Puede que Kieran Culkin sea ahora conocido por su papel en Succession, nominado a un Emmy, pero el actor se ha sincerado recientemente sobre sus difíciles comienzos en Hollywood. En el podcast Smartless, Culkin compartió un inquietante recuerdo de su primera actuación, un anuncio que rodó cuando sólo tenía seis años. El proyecto consistía en interpretar a un estudiante con dificultades frente a una pizarra mientras otros niños se burlaban de él, pero las cosas tomaron un giro inesperado cuando el director decidió gritar él mismo los insultos.
Ya de niño, a Culkin le pareció extraño ese comportamiento. Recordaba pensar: "Tengo seis años. ¿Qué te pasa?". La incómoda experiencia no le disuadió de actuar, aunque dio un tono surrealista a los comienzos de su carrera.

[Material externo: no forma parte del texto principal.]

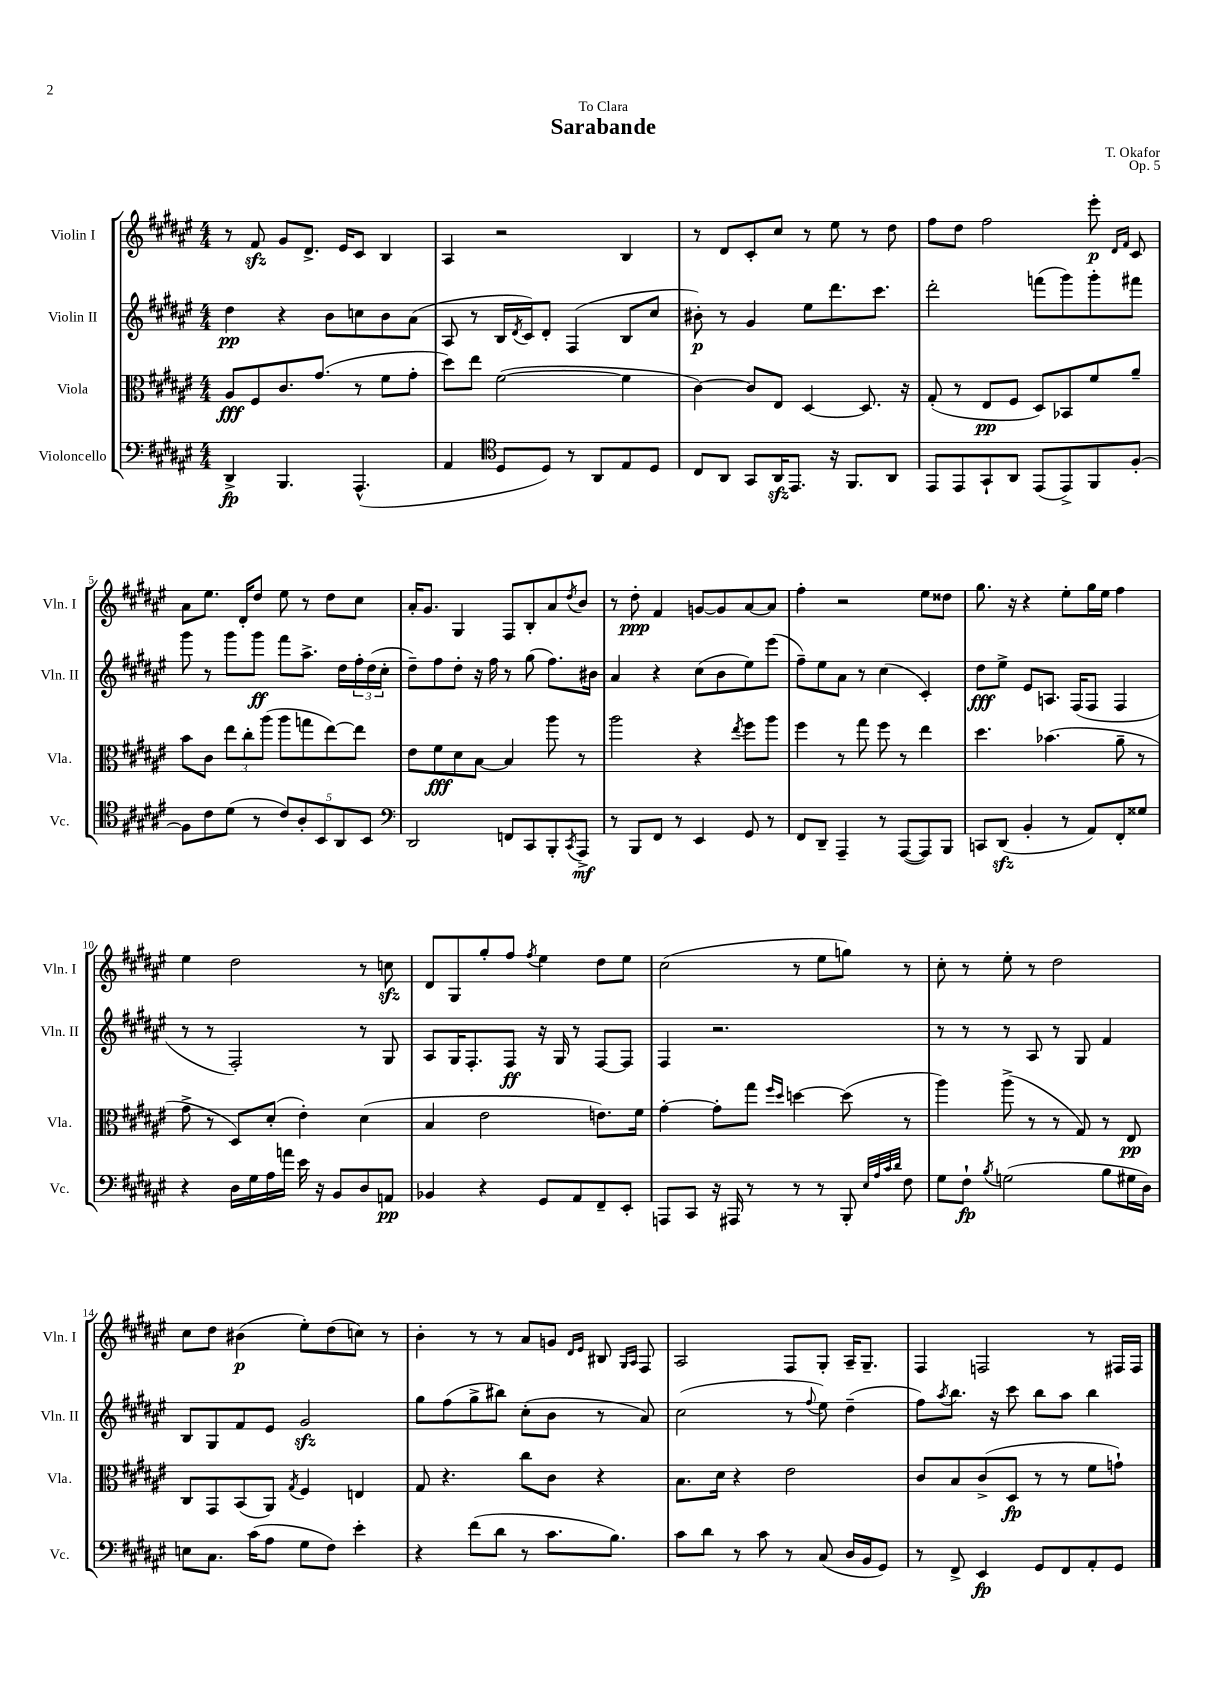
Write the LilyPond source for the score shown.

\header { title = "Sarabande" composer = "T. Okafor" dedication = "To Clara" opus = "Op. 5" }
<<
\new StaffGroup <<
\new Staff = "s0" \with { instrumentName = "Violin I" shortInstrumentName = "Vln. I" } {
    \clef treble \key fis \major \numericTimeSignature \time 4/4
    r8 fis'8\sfz gis'8 dis'8.-> eis'16 cis'8 b4 |
    ais4 r2 b4 |
    r8 dis'8 cis'8-. cis''8 r8 eis''8 r8 dis''8 |
    fis''8 dis''8 fis''2 eis'''8-.\p \grace { dis'16 fis'16 } cis'8 |
    ais'8 eis''8. dis'16-. dis''8 eis''8 r8 dis''8 cis''8 |
    ais'16-. gis'8. gis4 fis8 b8-. ais'8 \acciaccatura { dis''8 } b'8 |
    r8 dis''8-.\ppp fis'4 g'8~ g'8 ais'8~ ais'8 |
    fis''4-. r2 eis''8 disis''8 |
    gis''8. r16 r4 eis''8-. gis''16 eis''16 fis''4 |
    eis''4 dis''2 r8 c''8\sfz |
    dis'8 gis8 gis''8-. fis''8 \acciaccatura { fis''8 } eis''4 dis''8 eis''8 |
    cis''2( r8 eis''8 g''8) r8 |
    cis''8-. r8 eis''8-. r8 dis''2 |
    cis''8 dis''8 bis'4\p( eis''8-.) dis''8( c''8) r8 |
    b'4-. r8 r8 ais'8 g'8 \grace { dis'16 eis'16 } bis8 \grace { gis16 ais16 } fis8 |
    ais2 fis8 gis8-. ais16-- gis8.-- |
    fis4 f2 r8 fis16 fis16 \bar "|." |
}
\new Staff = "s1" \with { instrumentName = "Violin II" shortInstrumentName = "Vln. II" } {
    \clef treble \key fis \major \numericTimeSignature \time 4/4
    dis''4\pp r4 b'8 c''8 b'8 ais'8( |
    ais8 r8 b16 \acciaccatura { dis'8 } cis'16) dis'8-. fis4( b8 cis''8 |
    bis'8-.\p) r8 gis'4 eis''8 dis'''8. cis'''8. |
    dis'''2-. f'''8( gis'''8) gis'''8-. fis'''8 |
    gis'''8 r8 gis'''8 gis'''8\ff fis'''8 ais''8.-> dis''16 \tuplet 3/2 { fis''16-. dis''16( cis''16-. } |
    dis''8--) fis''8 dis''8-. r16 fis''16 r8 gis''8( fis''8.) bis'16 |
    ais'4 r4 cis''8( b'8 eis''8) eis'''8( |
    fis''8--) eis''8 ais'8 r8 cis''4( cis'4-.) |
    dis''8\fff eis''8-> eis'8 a8. fis16( fis8 fis4 |
    r8 r8 fis2-.) r8 gis8 |
    ais8 gis16 fis8.-. fis8\ff r16 gis16 r8 fis8~ fis8 |
    fis4 r2. |
    r8 r8 r8 ais8 r8 gis8 fis'4 |
    b8 gis8 fis'8 eis'8 gis'2\sfz |
    gis''8 fis''8( gis''8-> bis''8) cis''8-.( b'8 r8 ais'8) |
    cis''2( r8 \appoggiatura { fis''8 } eis''8) dis''4--( |
    fis''8) \acciaccatura { ais''8 } b''8. r16 cis'''8 b''8 ais''8 b''4 \bar "|." |
}
\new Staff = "s2" \with { instrumentName = "Viola" shortInstrumentName = "Vla." } {
    \clef alto \key fis \major \numericTimeSignature \time 4/4
    ais8\fff fis8 cis'8. gis'8.( r8 fis'8 gis'8-. |
    dis''8) eis''8 fis'2~( fis'4 |
    cis'4~) cis'8 eis8 dis4~ dis8. r16 |
    gis8-.( r8 eis8\pp fis8 dis8) bes,8 fis'8 ais'8-- |
    b'8 cis'8 \tuplet 3/2 { eis''8 cis''8-. ais''8( } ais''8 g''8 eis''8~) eis''8 |
    eis'8 fis'8\fff dis'8 b8~ b4 ais''8 r8 |
    ais''2 r4 \acciaccatura { eis''8 } fis''8 ais''8 |
    fis''4 r8 gis''8 fis''8 r8 eis''4 |
    dis''4. bes'4.( ais'8-- r8 |
    gis'8-> r8 dis8) dis'8-.( eis'4-.) dis'4( |
    b4 eis'2 e'8.) fis'16 |
    gis'4~-. gis'8-. gis''8 \grace { fis''16 dis''16 } d''4~ d''8( r8 |
    ais''4) ais''8->( r8 r8 gis8) r8 eis8\pp |
    cis8 gis,8 b,8( ais,8) \acciaccatura { gis8 } fis4 e4 |
    gis8 r4. cis''8 cis'8 r4 |
    b8. dis'16 r4 eis'2 |
    cis'8 b8 cis'8->( dis8\fp r8 r8 fis'8 g'8-!) \bar "|." |
}
\new Staff = "s3" \with { instrumentName = "Violoncello" shortInstrumentName = "Vc." } {
    \clef bass \key fis \major \numericTimeSignature \time 4/4
    dis,4->\fp b,,4. ais,,4.-^( |
    ais,4 \clef tenor dis8 dis8) r8 ais,8 eis8 dis8 |
    cis8 ais,8 gis,8 ais,16\sfz eis,8. r16 fis,8. ais,8 |
    eis,8 eis,8 gis,8-! ais,8 eis,8( eis,8->) fis,8 fis8~-. |
    fis8 cis'8 dis'8( r8 \tuplet 5/4 { cis'8) ais8-. b,8 ais,8 b,8 } |
    \clef bass dis,2 f,8 cis,8 b,,8-. \acciaccatura { cis,8 } ais,,8->\mf |
    r8 b,,8 fis,8 r8 eis,4 gis,8 r8 |
    fis,8 dis,8-- ais,,4-- r8 ais,,8~( ais,,8) b,,8 |
    c,8 dis,8\sfz( b,4-. r8 ais,8) fis,8-. gisis8 |
    r4 dis16 gis16 ais16 a'16 eis'16 r16 b,8 dis8 a,8\pp |
    bes,4 r4 gis,8 ais,8 fis,8-- eis,8-. |
    a,,8 cis,8 r16 ais,,16 r8 r8 r8 b,,8-. \grace { eis32 ais32 cis'32 dis'32 } fis8 |
    gis8 fis8-!\fp \acciaccatura { b8 } g2( b8 gis16 dis16) |
    e8 cis8. cis'16( ais8 gis8 fis8) eis'4-. |
    r4 fis'8( dis'8 r8 cis'8. b8.) |
    cis'8 dis'8 r8 cis'8 r8 cis8( dis16 b,16 gis,8) |
    r8 fis,8-> eis,4\fp gis,8 fis,8 ais,8-. gis,8 \bar "|." |
}
>>
>>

Más tarde, Culkin obtuvo reconocimiento en papeles más desenfadados, como apariciones en Solo en casa junto a su hermano mayor, Macaulay Culkin, y en las queridas películas de El padre de la novia. A pesar de estas oportunidades, su perspectiva juvenil de Hollywood seguía siendo encantadoramente ingenua. Culkin reveló recientemente que no comprendió del todo la trama de Solo en casa hasta que la vio en el estreno, creyendo que trataba de otro personaje totalmente distinto.
Con estas curiosas anécdotas, Culkin muestra cómo su singular viaje le convirtió en el aclamado actor que es hoy. ¿Cómo crees que experiencias tempranas como éstas moldean la carrera de un actor? ¿Son obstáculos que hay que superar o simplemente forman parte del paisaje de Hollywood?